Ce que le public prend en charge
Le réseau public offre des soins à domicile, des places en ressources intermédiaires et en centres d’hébergement de soins de longue durée. L’admission repose sur une évaluation de l’autonomie, pas sur une demande.
La contribution de l’usager
L’hébergement public exige une contribution mensuelle de l’usager, fixée par règlement selon le type de chambre et la capacité de payer. Les montants sont révisés annuellement : vérifiez-les auprès du ministère plutôt que de vous fier à un chiffre approximatif.
Ce qui reste à votre charge
Les services non couverts, les frais personnels, une chambre privée, une résidence privée choisie plutôt qu’une place attribuée, ou des heures de soins à domicile au-delà de ce que le public alloue. C’est là que se situe l’écart financier réel.
Le délai d’attente
L’attente pour une place en hébergement public varie selon la région et le niveau de soins requis. Pendant ce temps, les soins reposent souvent sur la famille ou sur des services privés payés comptant.

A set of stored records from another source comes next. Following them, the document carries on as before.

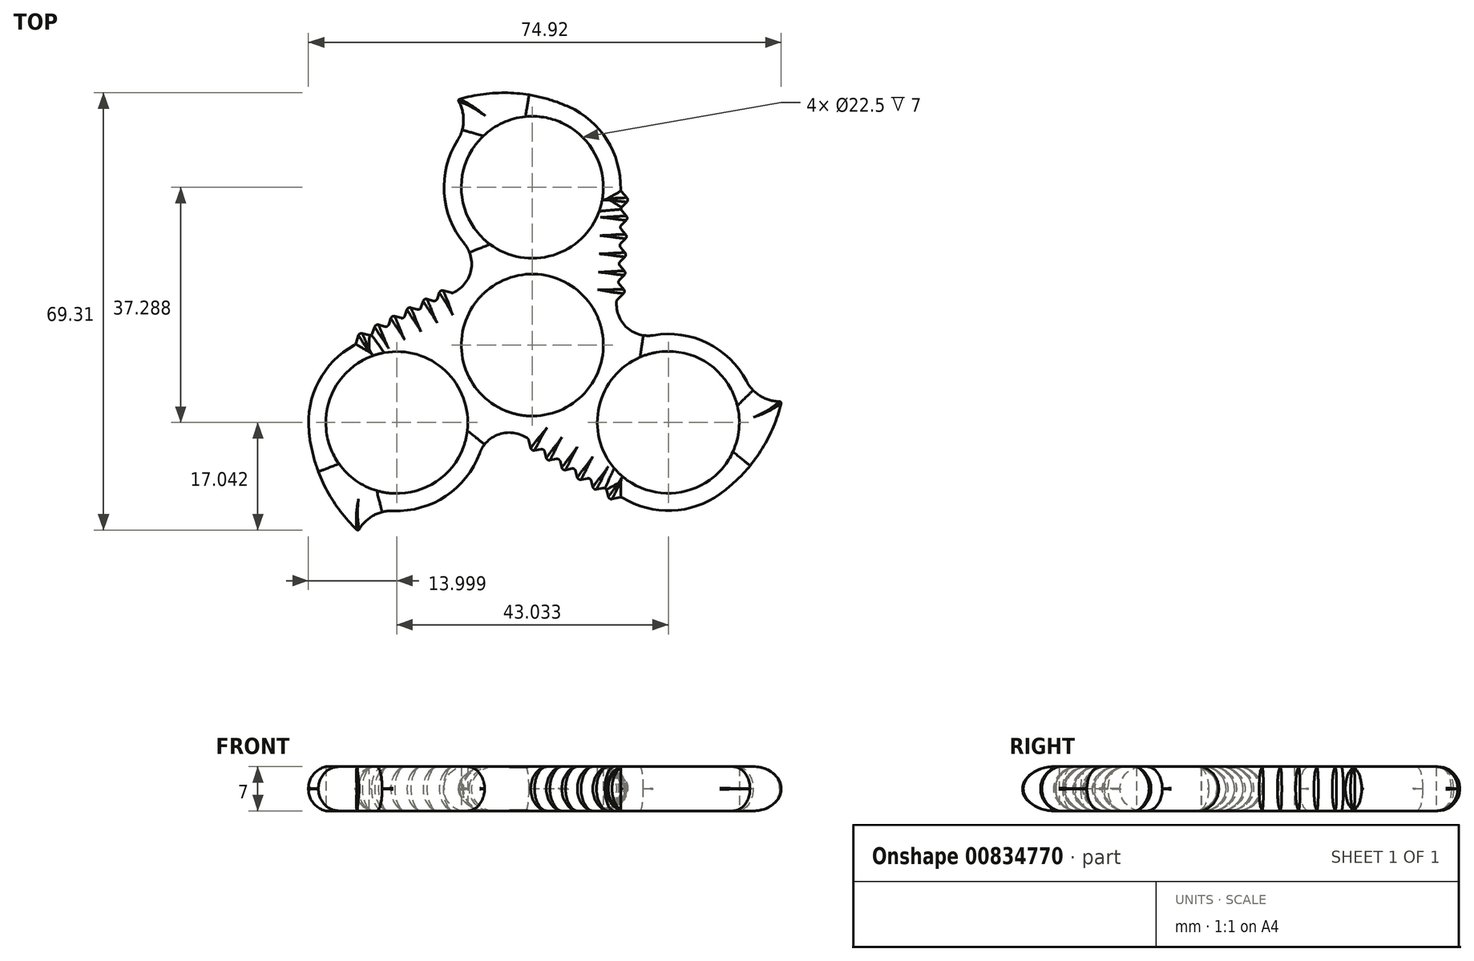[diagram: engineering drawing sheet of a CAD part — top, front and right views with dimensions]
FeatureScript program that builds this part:
annotation { "Feature Type Name" : "Feature", "Feature Type Description" : "" }
export const myFeature = defineFeature(function(context is Context, id is Id, definition is map)
    precondition{}
    {
        {
            var Q0;
            Q0=qCreatedBy(makeId("Top.planeOp"),FACE);
            var sketch = newSketch(context, id + "F0", { "sketchPlane" : qUnion([Q0])});
            skCircle(sketch, "E0", {"center": v(0, 0) * mm, "radius": 25 * mm, "construction": true});
            skCircle(sketch, "E1", {"center": v(0, 0) * mm, "radius": 11.25 * mm});
            skArc(sketch, "E2", {"start": v(14, 24.5) * mm, "mid": v(11.9, 32.39) * mm, "end": v(5.75, 37.77) * mm});
            skLineSegment(sketch, "E3", {"start": v(13.35, 6.66) * mm, "end": v(13.36, 7.1) * mm});
            skPoint(sketch, "E4.visualSharp", {"position": v(-4.7, 11.81) * mm});
            skArc(sketch, "E4.filletArc", {"start": v(-12.27, 8.44) * mm, "mid": v(-9.7, 11.89) * mm, "end": v(-10.77, 16.05) * mm});
            skPoint(sketch, "E5.visualSharp", {"position": v(13.05, -1.63) * mm});
            skArc(sketch, "E6", {"start": v(5.75, 37.77) * mm, "mid": v(-2.94, 39.93) * mm, "end": v(-11.83, 38.9) * mm});
            skArc(sketch, "E7", {"start": v(-11.83, 32.48) * mm, "mid": v(-10.9, 35.7) * mm, "end": v(-11.83, 38.9) * mm});
            skArc(sketch, "E8.trimOffspring", {"start": v(-11.83, 32.48) * mm, "mid": v(-13.97, 24.1) * mm, "end": v(-10.77, 16.05) * mm});
            skLineSegment(sketch, "E9", {"start": v(14, 24.5) * mm, "end": v(15.31, 23) * mm});
            skLineSegment(sketch, "E10", {"start": v(15.31, 23) * mm, "end": v(13.89, 21.6) * mm});
            skLineSegment(sketch, "E11.1.0.0", {"start": v(15.2, 20.1) * mm, "end": v(13.78, 18.7) * mm});
            skLineSegment(sketch, "E11.1.0.1", {"start": v(13.89, 21.6) * mm, "end": v(15.2, 20.1) * mm});
            skLineSegment(sketch, "E11.2.0.0", {"start": v(15.1, 17.2) * mm, "end": v(13.68, 15.8) * mm});
            skLineSegment(sketch, "E11.2.0.1", {"start": v(13.78, 18.7) * mm, "end": v(15.1, 17.2) * mm});
            skLineSegment(sketch, "E11.3.0.0", {"start": v(15, 14.3) * mm, "end": v(13.57, 12.9) * mm});
            skLineSegment(sketch, "E11.3.0.1", {"start": v(13.68, 15.8) * mm, "end": v(15, 14.3) * mm});
            skLineSegment(sketch, "E11.4.0.0", {"start": v(14.9, 11.4) * mm, "end": v(13.47, 10) * mm});
            skLineSegment(sketch, "E11.4.0.1", {"start": v(13.57, 12.9) * mm, "end": v(14.9, 11.4) * mm});
            skLineSegment(sketch, "E11.5.0.0", {"start": v(14.79, 8.5) * mm, "end": v(13.36, 7.1) * mm});
            skLineSegment(sketch, "E11.5.0.1", {"start": v(13.47, 10) * mm, "end": v(14.79, 8.5) * mm});
            skArc(sketch, "E12.1.0", {"start": v(-22.04, -26.28) * mm, "mid": v(-25.29, -27.08) * mm, "end": v(-27.6, -29.49) * mm});
            skArc(sketch, "E12.1.1", {"start": v(-1, -14.64) * mm, "mid": v(-5.27, -14.14) * mm, "end": v(-8.35, -17.14) * mm});
            skArc(sketch, "E12.1.2", {"start": v(-22.04, -26.28) * mm, "mid": v(-13.71, -23.93) * mm, "end": v(-8.35, -17.14) * mm});
            skArc(sketch, "E12.1.3", {"start": v(-35.41, -13.7) * mm, "mid": v(-32.94, -22.3) * mm, "end": v(-27.6, -29.49) * mm});
            skArc(sketch, "E12.1.4", {"start": v(-28.04, 0.08) * mm, "mid": v(-33.82, -5.68) * mm, "end": v(-35.41, -13.7) * mm});
            skLineSegment(sketch, "E12.1.6", {"start": v(-28.04, 0.08) * mm, "end": v(-27.4, 1.98) * mm});
            skLineSegment(sketch, "E12.1.7", {"start": v(-27.4, 1.98) * mm, "end": v(-25.47, 1.44) * mm});
            skLineSegment(sketch, "E12.1.8", {"start": v(-25.48, 1.44) * mm, "end": v(-24.84, 3.34) * mm});
            skLineSegment(sketch, "E12.1.9", {"start": v(-24.84, 3.34) * mm, "end": v(-22.91, 2.8) * mm});
            skLineSegment(sketch, "E12.1.10", {"start": v(-22.91, 2.8) * mm, "end": v(-22.28, 4.7) * mm});
            skLineSegment(sketch, "E12.1.11", {"start": v(-22.28, 4.7) * mm, "end": v(-20.35, 4.16) * mm});
            skLineSegment(sketch, "E12.1.12", {"start": v(-20.35, 4.16) * mm, "end": v(-19.71, 6.05) * mm});
            skLineSegment(sketch, "E12.1.13", {"start": v(-19.71, 6.05) * mm, "end": v(-17.79, 5.52) * mm});
            skLineSegment(sketch, "E12.1.14", {"start": v(-17.79, 5.51) * mm, "end": v(-17.15, 7.41) * mm});
            skLineSegment(sketch, "E12.1.15", {"start": v(-17.15, 7.41) * mm, "end": v(-15.23, 6.87) * mm});
            skLineSegment(sketch, "E12.1.16", {"start": v(-15.23, 6.87) * mm, "end": v(-14.59, 8.77) * mm});
            skLineSegment(sketch, "E12.1.17", {"start": v(-14.59, 8.77) * mm, "end": v(-12.66, 8.23) * mm});
            skLineSegment(sketch, "E12.1.18", {"start": v(-12.27, 8.44) * mm, "end": v(-12.66, 8.23) * mm});
            skArc(sketch, "E12.2.0", {"start": v(33.95, -5.74) * mm, "mid": v(36.26, -8.15) * mm, "end": v(39.5, -8.95) * mm});
            skArc(sketch, "E12.2.1", {"start": v(13.35, 6.66) * mm, "mid": v(15.05, 2.72) * mm, "end": v(19.19, 1.55) * mm});
            skArc(sketch, "E12.2.2", {"start": v(33.95, -5.74) * mm, "mid": v(27.75, 0.3) * mm, "end": v(19.19, 1.55) * mm});
            skArc(sketch, "E12.2.3", {"start": v(29.73, -23.6) * mm, "mid": v(35.95, -17.16) * mm, "end": v(39.5, -8.95) * mm});
            skArc(sketch, "E12.2.4", {"start": v(14.12, -24.11) * mm, "mid": v(22, -26.24) * mm, "end": v(29.73, -23.6) * mm});
            skLineSegment(sketch, "E12.2.6", {"start": v(14.12, -24.11) * mm, "end": v(12.16, -24.5) * mm});
            skLineSegment(sketch, "E12.2.7", {"start": v(12.16, -24.5) * mm, "end": v(11.66, -22.57) * mm});
            skLineSegment(sketch, "E12.2.8", {"start": v(11.66, -22.57) * mm, "end": v(9.7, -22.97) * mm});
            skLineSegment(sketch, "E12.2.9", {"start": v(9.7, -22.97) * mm, "end": v(9.2, -21.03) * mm});
            skLineSegment(sketch, "E12.2.10", {"start": v(9.2, -21.03) * mm, "end": v(7.24, -21.43) * mm});
            skLineSegment(sketch, "E12.2.11", {"start": v(7.24, -21.43) * mm, "end": v(6.74, -19.5) * mm});
            skLineSegment(sketch, "E12.2.12", {"start": v(6.75, -19.5) * mm, "end": v(4.79, -19.89) * mm});
            skLineSegment(sketch, "E12.2.13", {"start": v(4.79, -19.89) * mm, "end": v(4.29, -17.95) * mm});
            skLineSegment(sketch, "E12.2.14", {"start": v(4.29, -17.95) * mm, "end": v(2.33, -18.35) * mm});
            skLineSegment(sketch, "E12.2.15", {"start": v(2.33, -18.35) * mm, "end": v(1.83, -16.41) * mm});
            skLineSegment(sketch, "E12.2.16", {"start": v(1.83, -16.41) * mm, "end": v(-0.13, -16.8) * mm});
            skLineSegment(sketch, "E12.2.17", {"start": v(-0.13, -16.8) * mm, "end": v(-0.63, -14.87) * mm});
            skLineSegment(sketch, "E12.2.18", {"start": v(-1, -14.64) * mm, "end": v(-0.63, -14.87) * mm});
            skPoint(sketch, "E12.center", {"position": v(0.03, -3.97) * mm});
            skLineSegment(sketch, "E13.trimOffspring", {"start": v(-25.47, 1.44) * mm, "end": v(-25.48, 1.44) * mm});
            skLineSegment(sketch, "E14.trimOffspring", {"start": v(-22.91, 2.8) * mm, "end": v(-22.91, 2.8) * mm});
            skLineSegment(sketch, "E15.trimOffspring", {"start": v(-20.35, 4.16) * mm, "end": v(-20.35, 4.16) * mm});
            skLineSegment(sketch, "E16.trimOffspring", {"start": v(-17.79, 5.52) * mm, "end": v(-17.79, 5.51) * mm});
            skLineSegment(sketch, "E17.trimOffspring", {"start": v(-15.23, 6.87) * mm, "end": v(-15.23, 6.87) * mm});
            skLineSegment(sketch, "E18.trimOffspring", {"start": v(1.83, -16.41) * mm, "end": v(1.83, -16.41) * mm});
            skLineSegment(sketch, "E19.trimOffspring", {"start": v(4.29, -17.95) * mm, "end": v(4.29, -17.95) * mm});
            skLineSegment(sketch, "E20.trimOffspring", {"start": v(6.74, -19.5) * mm, "end": v(6.75, -19.5) * mm});
            skLineSegment(sketch, "E21.trimOffspring", {"start": v(9.2, -21.03) * mm, "end": v(9.2, -21.03) * mm});
            skLineSegment(sketch, "E22.trimOffspring", {"start": v(11.26, -22.32) * mm, "end": v(11.66, -22.57) * mm});
            skLineSegment(sketch, "E23.trimOffspring", {"start": v(13.47, 10) * mm, "end": v(13.47, 10) * mm});
            skLineSegment(sketch, "E24.trimOffspring", {"start": v(13.57, 12.9) * mm, "end": v(13.57, 12.9) * mm});
            skLineSegment(sketch, "E25.trimOffspring", {"start": v(13.68, 15.8) * mm, "end": v(13.68, 15.8) * mm});
            skLineSegment(sketch, "E26.trimOffspring", {"start": v(13.78, 18.7) * mm, "end": v(13.78, 18.7) * mm});
            skLineSegment(sketch, "E27.trimOffspring", {"start": v(13.78, 18.7) * mm, "end": v(13.78, 18.7) * mm, "construction": true});
            skLineSegment(sketch, "E28.trimOffspring", {"start": v(13.89, 21.6) * mm, "end": v(13.89, 21.6) * mm});
            skPoint(sketch, "E29.0.midPoint", {"position": v(13.99, -7.94) * mm});
            skLineSegment(sketch, "E30", {"start": v(0.03, -3.97) * mm, "end": v(0, 25) * mm});
            skCircle(sketch, "E31", {"center": v(-21.48, -12.29) * mm, "radius": 11.25 * mm});
            skCircle(sketch, "E32", {"center": v(0, 25) * mm, "radius": 11.25 * mm});
            skCircle(sketch, "E33", {"center": v(21.55, -12.25) * mm, "radius": 11.25 * mm});
            skSolve(sketch);
        }
        {
            var Q0;
            Q0=qSketchRegion(id+"F0",true);
            extrude(context, id + "F1", {"entities" : qUnion([Q0]), "depth" : 7 * mm, "offsetDistance" : 25 * mm});
        }
        {
            var Q0;
            Q0=makeQuery(id+"F1.opExtrude","SWEPT_EDGE",EDGE,{"disambiguationData":[OSD([sQuery(id+"F0.wireOp",EDGE,"E12.1.17"),sQuery(id+"F0.wireOp",EDGE,"E12.1.18")])]});
            var Q1;
            Q1=makeQuery(id+"F1.opExtrude","SWEPT_EDGE",EDGE,{"disambiguationData":[OSD([sQuery(id+"F0.wireOp",EDGE,"E12.1.16"),sQuery(id+"F0.wireOp",EDGE,"E12.1.17")])]});
            var Q2;
            Q2=makeQuery(id+"F1.opExtrude","SWEPT_EDGE",EDGE,{"disambiguationData":[OSD([sQuery(id+"F0.wireOp",EDGE,"E12.1.15"),sQuery(id+"F0.wireOp",EDGE,"E12.1.16")])]});
            var Q3;
            Q3=makeQuery(id+"F1.opExtrude","SWEPT_EDGE",EDGE,{"disambiguationData":[OSD([sQuery(id+"F0.wireOp",EDGE,"E12.1.14"),sQuery(id+"F0.wireOp",EDGE,"E12.1.15")])]});
            var Q4;
            Q4=makeQuery(id+"F1.opExtrude","SWEPT_EDGE",EDGE,{"disambiguationData":[OSD([sQuery(id+"F0.wireOp",EDGE,"E12.1.13"),sQuery(id+"F0.wireOp",EDGE,"E12.1.14")])]});
            var Q5;
            Q5=makeQuery(id+"F1.opExtrude","SWEPT_EDGE",EDGE,{"disambiguationData":[OSD([sQuery(id+"F0.wireOp",EDGE,"E12.1.12"),sQuery(id+"F0.wireOp",EDGE,"E12.1.13")])]});
            var Q6;
            Q6=makeQuery(id+"F1.opExtrude","SWEPT_EDGE",EDGE,{"disambiguationData":[OSD([sQuery(id+"F0.wireOp",EDGE,"E12.1.11"),sQuery(id+"F0.wireOp",EDGE,"E12.1.12")])]});
            var Q7;
            Q7=makeQuery(id+"F1.opExtrude","SWEPT_EDGE",EDGE,{"disambiguationData":[OSD([sQuery(id+"F0.wireOp",EDGE,"E12.1.10"),sQuery(id+"F0.wireOp",EDGE,"E12.1.11")])]});
            var Q8;
            Q8=makeQuery(id+"F1.opExtrude","SWEPT_EDGE",EDGE,{"disambiguationData":[OSD([sQuery(id+"F0.wireOp",EDGE,"E12.1.9"),sQuery(id+"F0.wireOp",EDGE,"E12.1.10")])]});
            var Q9;
            Q9=makeQuery(id+"F1.opExtrude","SWEPT_EDGE",EDGE,{"disambiguationData":[OSD([sQuery(id+"F0.wireOp",EDGE,"E12.1.8"),sQuery(id+"F0.wireOp",EDGE,"E12.1.9")])]});
            var Q10;
            Q10=makeQuery(id+"F1.opExtrude","SWEPT_EDGE",EDGE,{"disambiguationData":[OSD([sQuery(id+"F0.wireOp",EDGE,"E12.1.7"),sQuery(id+"F0.wireOp",EDGE,"E12.1.8")])]});
            var Q11;
            Q11=makeQuery(id+"F1.opExtrude","SWEPT_EDGE",EDGE,{"disambiguationData":[OSD([sQuery(id+"F0.wireOp",EDGE,"E12.1.6"),sQuery(id+"F0.wireOp",EDGE,"E12.1.7")])]});
            var Q12;
            Q12=makeQuery(id+"F1.opExtrude","SWEPT_EDGE",EDGE,{"disambiguationData":[OSD([sQuery(id+"F0.wireOp",EDGE,"E12.1.4"),sQuery(id+"F0.wireOp",EDGE,"E12.1.6")])]});
            var Q13;
            Q13=makeQuery(id+"F1.opExtrude","SWEPT_EDGE",EDGE,{"disambiguationData":[OSD([sQuery(id+"F0.wireOp",EDGE,"E12.2.17"),sQuery(id+"F0.wireOp",EDGE,"E12.2.18")])]});
            var Q14;
            Q14=makeQuery(id+"F1.opExtrude","SWEPT_EDGE",EDGE,{"disambiguationData":[OSD([sQuery(id+"F0.wireOp",EDGE,"E12.2.16"),sQuery(id+"F0.wireOp",EDGE,"E12.2.17")])]});
            var Q15;
            Q15=makeQuery(id+"F1.opExtrude","SWEPT_EDGE",EDGE,{"disambiguationData":[OSD([sQuery(id+"F0.wireOp",EDGE,"E12.2.15"),sQuery(id+"F0.wireOp",EDGE,"E12.2.16")])]});
            var Q16;
            Q16=makeQuery(id+"F1.opExtrude","SWEPT_EDGE",EDGE,{"disambiguationData":[OSD([sQuery(id+"F0.wireOp",EDGE,"E12.2.14"),sQuery(id+"F0.wireOp",EDGE,"E12.2.15")])]});
            var Q17;
            Q17=makeQuery(id+"F1.opExtrude","SWEPT_EDGE",EDGE,{"disambiguationData":[OSD([sQuery(id+"F0.wireOp",EDGE,"E12.2.13"),sQuery(id+"F0.wireOp",EDGE,"E12.2.14")])]});
            var Q18;
            Q18=makeQuery(id+"F1.opExtrude","SWEPT_EDGE",EDGE,{"disambiguationData":[OSD([sQuery(id+"F0.wireOp",EDGE,"E12.2.12"),sQuery(id+"F0.wireOp",EDGE,"E12.2.13")])]});
            var Q19;
            Q19=makeQuery(id+"F1.opExtrude","SWEPT_EDGE",EDGE,{"disambiguationData":[OSD([sQuery(id+"F0.wireOp",EDGE,"E12.2.11"),sQuery(id+"F0.wireOp",EDGE,"E12.2.12")])]});
            var Q20;
            Q20=makeQuery(id+"F1.opExtrude","SWEPT_EDGE",EDGE,{"disambiguationData":[OSD([sQuery(id+"F0.wireOp",EDGE,"E12.2.10"),sQuery(id+"F0.wireOp",EDGE,"E12.2.11")])]});
            var Q21;
            Q21=makeQuery(id+"F1.opExtrude","SWEPT_EDGE",EDGE,{"disambiguationData":[OSD([sQuery(id+"F0.wireOp",EDGE,"E12.2.9"),sQuery(id+"F0.wireOp",EDGE,"E12.2.10")])]});
            var Q22;
            Q22=makeQuery(id+"F1.opExtrude","SWEPT_EDGE",EDGE,{"disambiguationData":[OSD([sQuery(id+"F0.wireOp",EDGE,"E12.2.8"),sQuery(id+"F0.wireOp",EDGE,"E12.2.9")])]});
            var Q23;
            Q23=makeQuery(id+"F1.opExtrude","SWEPT_EDGE",EDGE,{"disambiguationData":[OSD([sQuery(id+"F0.wireOp",EDGE,"E12.2.7"),sQuery(id+"F0.wireOp",EDGE,"E12.2.8")])]});
            var Q24;
            Q24=makeQuery(id+"F1.opExtrude","SWEPT_EDGE",EDGE,{"disambiguationData":[OSD([sQuery(id+"F0.wireOp",EDGE,"E12.2.6"),sQuery(id+"F0.wireOp",EDGE,"E12.2.7")])]});
            var Q25;
            Q25=makeQuery(id+"F1.opExtrude","SWEPT_EDGE",EDGE,{"disambiguationData":[OSD([sQuery(id+"F0.wireOp",EDGE,"E12.2.4"),sQuery(id+"F0.wireOp",EDGE,"E12.2.6")])]});
            var Q26;
            Q26=makeQuery(id+"F1.opExtrude","SWEPT_EDGE",EDGE,{"disambiguationData":[OSD([sQuery(id+"F0.wireOp",EDGE,"E2"),sQuery(id+"F0.wireOp",EDGE,"E9")])]});
            var Q27;
            Q27=makeQuery(id+"F1.opExtrude","SWEPT_EDGE",EDGE,{"disambiguationData":[OSD([sQuery(id+"F0.wireOp",EDGE,"E9"),sQuery(id+"F0.wireOp",EDGE,"E10")])]});
            var Q28;
            Q28=makeQuery(id+"F1.opExtrude","SWEPT_EDGE",EDGE,{"disambiguationData":[OSD([sQuery(id+"F0.wireOp",EDGE,"E10"),sQuery(id+"F0.wireOp",EDGE,"E11.1.0.1")])]});
            var Q29;
            Q29=makeQuery(id+"F1.opExtrude","SWEPT_EDGE",EDGE,{"disambiguationData":[OSD([sQuery(id+"F0.wireOp",EDGE,"E11.1.0.0"),sQuery(id+"F0.wireOp",EDGE,"E11.1.0.1")])]});
            var Q30;
            Q30=makeQuery(id+"F1.opExtrude","SWEPT_EDGE",EDGE,{"disambiguationData":[OSD([sQuery(id+"F0.wireOp",EDGE,"E11.1.0.0"),sQuery(id+"F0.wireOp",EDGE,"E11.2.0.1")])]});
            var Q31;
            Q31=makeQuery(id+"F1.opExtrude","SWEPT_EDGE",EDGE,{"disambiguationData":[OSD([sQuery(id+"F0.wireOp",EDGE,"E11.2.0.0"),sQuery(id+"F0.wireOp",EDGE,"E11.2.0.1")])]});
            var Q32;
            Q32=makeQuery(id+"F1.opExtrude","SWEPT_EDGE",EDGE,{"disambiguationData":[OSD([sQuery(id+"F0.wireOp",EDGE,"E11.2.0.0"),sQuery(id+"F0.wireOp",EDGE,"E11.3.0.1")])]});
            var Q33;
            Q33=makeQuery(id+"F1.opExtrude","SWEPT_EDGE",EDGE,{"disambiguationData":[OSD([sQuery(id+"F0.wireOp",EDGE,"E11.3.0.0"),sQuery(id+"F0.wireOp",EDGE,"E11.3.0.1")])]});
            var Q34;
            Q34=makeQuery(id+"F1.opExtrude","SWEPT_EDGE",EDGE,{"disambiguationData":[OSD([sQuery(id+"F0.wireOp",EDGE,"E11.3.0.0"),sQuery(id+"F0.wireOp",EDGE,"E11.4.0.1")])]});
            var Q35;
            Q35=makeQuery(id+"F1.opExtrude","SWEPT_EDGE",EDGE,{"disambiguationData":[OSD([sQuery(id+"F0.wireOp",EDGE,"E11.4.0.0"),sQuery(id+"F0.wireOp",EDGE,"E11.4.0.1")])]});
            var Q36;
            Q36=makeQuery(id+"F1.opExtrude","SWEPT_EDGE",EDGE,{"disambiguationData":[OSD([sQuery(id+"F0.wireOp",EDGE,"E11.4.0.0"),sQuery(id+"F0.wireOp",EDGE,"E11.5.0.1")])]});
            var Q37;
            Q37=makeQuery(id+"F1.opExtrude","SWEPT_EDGE",EDGE,{"disambiguationData":[OSD([sQuery(id+"F0.wireOp",EDGE,"E11.5.0.0"),sQuery(id+"F0.wireOp",EDGE,"E11.5.0.1")])]});
            var Q38;
            Q38=makeQuery(id+"F1.opExtrude","SWEPT_EDGE",EDGE,{"disambiguationData":[OSD([sQuery(id+"F0.wireOp",EDGE,"E3"),sQuery(id+"F0.wireOp",EDGE,"E11.5.0.0")])]});
            fillet(context, id + "F2", {"entities" : qUnion([Q0, Q1, Q2, Q3, Q4, Q5, Q6, Q7, Q8, Q9, Q10, Q11, Q12, Q13, Q14, Q15, Q16, Q17, Q18, Q19, Q20, Q21, Q22, Q23, Q24, Q25, Q26, Q27, Q28, Q29, Q30, Q31, Q32, Q33, Q34, Q35, Q36, Q37, Q38]), "radius" : .5 * mm, "tangentPropagation" : true, "allowEdgeOverflow" : false});
        }
        {
            var Q0;
            Q0=makeQuery(id+"F1.opExtrude","SWEPT_EDGE",EDGE,{"disambiguationData":[OSD([sQuery(id+"F0.wireOp",EDGE,"E6"),sQuery(id+"F0.wireOp",EDGE,"E7")])]});
            var Q1;
            Q1=makeQuery(id+"F1.opExtrude","SWEPT_EDGE",EDGE,{"disambiguationData":[OSD([sQuery(id+"F0.wireOp",EDGE,"E12.1.0"),sQuery(id+"F0.wireOp",EDGE,"E12.1.3")])]});
            var Q2;
            Q2=makeQuery(id+"F1.opExtrude","SWEPT_EDGE",EDGE,{"disambiguationData":[OSD([sQuery(id+"F0.wireOp",EDGE,"E12.2.0"),sQuery(id+"F0.wireOp",EDGE,"E12.2.3")])]});
            fillet(context, id + "F3", {"entities" : qUnion([Q0, Q1, Q2]), "radius" : .25 * mm, "tangentPropagation" : true, "allowEdgeOverflow" : false});
        }
        {
            var Q0;
            Q0=makeQuery(id+"F1.opExtrude","CAP_EDGE",EDGE,{"disambiguationData":[OSD([sQuery(id+"F0.wireOp",EDGE,"E12.2.4")])],"isStart":false});
            var Q1;
            Q1=makeQuery(id+"F1.opExtrude","CAP_EDGE",EDGE,{"disambiguationData":[OSD([sQuery(id+"F0.wireOp",EDGE,"E12.1.1")])],"isStart":true});
            fillet(context, id + "F4", {"entities" : qUnion([Q0, Q1]), "radius" : 3.5 * mm, "tangentPropagation" : true, "allowEdgeOverflow" : false});
        }
    });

Ce que l’assurance privée fait
Une assurance soins de longue durée verse une prestation, souvent mensuelle, lorsque l’assuré perd un certain nombre d’activités de la vie quotidienne ou subit une atteinte cognitive définie au contrat. L’argent sert à financer le choix, pas à remplacer le réseau.
Le moment de la souscription
Ces contrats se souscrivent en santé, généralement bien avant qu’un besoin apparaisse. Une fois l’autonomie atteinte, l’assurabilité ne suit plus. C’est une planification, pas une réaction.
Aucun taux, aucun prix et aucune recommandation dans cette page. Les montants et plafonds évoluent : vérifiez-les auprès des sources officielles avant de décider.